Wednesday, August 1, 2007 - 10:30 AM
S146

Novel approaches for antibiotic discovery

S. Singh, Merck Research Laboratories, Rahway, NJ

FabH and FabF are essential enzymes in type II fatty acid synthesis and are promising targets for antibacterial drug discovery and development. A new approach using a xylose inducible plasmid to express antisense RNA (AS-RNA) in Staphylococcus aureus has been recently described.
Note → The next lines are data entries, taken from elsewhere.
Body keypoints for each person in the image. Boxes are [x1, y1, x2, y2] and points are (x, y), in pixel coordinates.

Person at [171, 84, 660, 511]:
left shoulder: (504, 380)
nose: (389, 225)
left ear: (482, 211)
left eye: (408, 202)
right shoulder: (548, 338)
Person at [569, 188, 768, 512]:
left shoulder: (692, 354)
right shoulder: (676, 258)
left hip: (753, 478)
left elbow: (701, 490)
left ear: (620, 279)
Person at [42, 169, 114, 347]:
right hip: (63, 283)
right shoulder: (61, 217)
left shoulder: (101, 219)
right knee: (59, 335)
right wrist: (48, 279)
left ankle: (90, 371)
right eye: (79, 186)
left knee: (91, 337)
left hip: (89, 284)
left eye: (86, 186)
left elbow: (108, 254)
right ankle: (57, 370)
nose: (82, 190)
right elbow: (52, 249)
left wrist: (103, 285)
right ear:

In order to identify FabF/FabH target specific cell permeable inhibitors from natural products, we developed an agar-diffusion two-plate differential sensitivity assay. Because both the fabH and fabF genes share the same operon, the increase in fabF AS-RNA levels decreases the expression of FabH and FabF proteins, making the cells more sensitive to FabF and/or FabH inhibitors. In this assay, natural product extracts are applied on two plates, one seeded with S. aureus cells with expression of fabF AS-RNA (AS plate) and the other without expression of AS-RNA (control plate).  The extracts that contain selective inhibitors for either of the two targets will form a larger inhibition zone on the AS plate compared to the control plate. The assay was validated with ~80 known antibiotics including fatty acid synthesis inhibitors. Using this assay, we screened over 250,000 natural product extracts followed by confirmation in biochemical assays, giving a hit rate of 0.1%. We discovered a number of novel natural products as FabF inhibitors including platensimycin and platencin. The details of discovery process, structures, biological activities, in vivo efficacy, mechanism of action and inhibitor bound X-ray crystal structure will be discussed.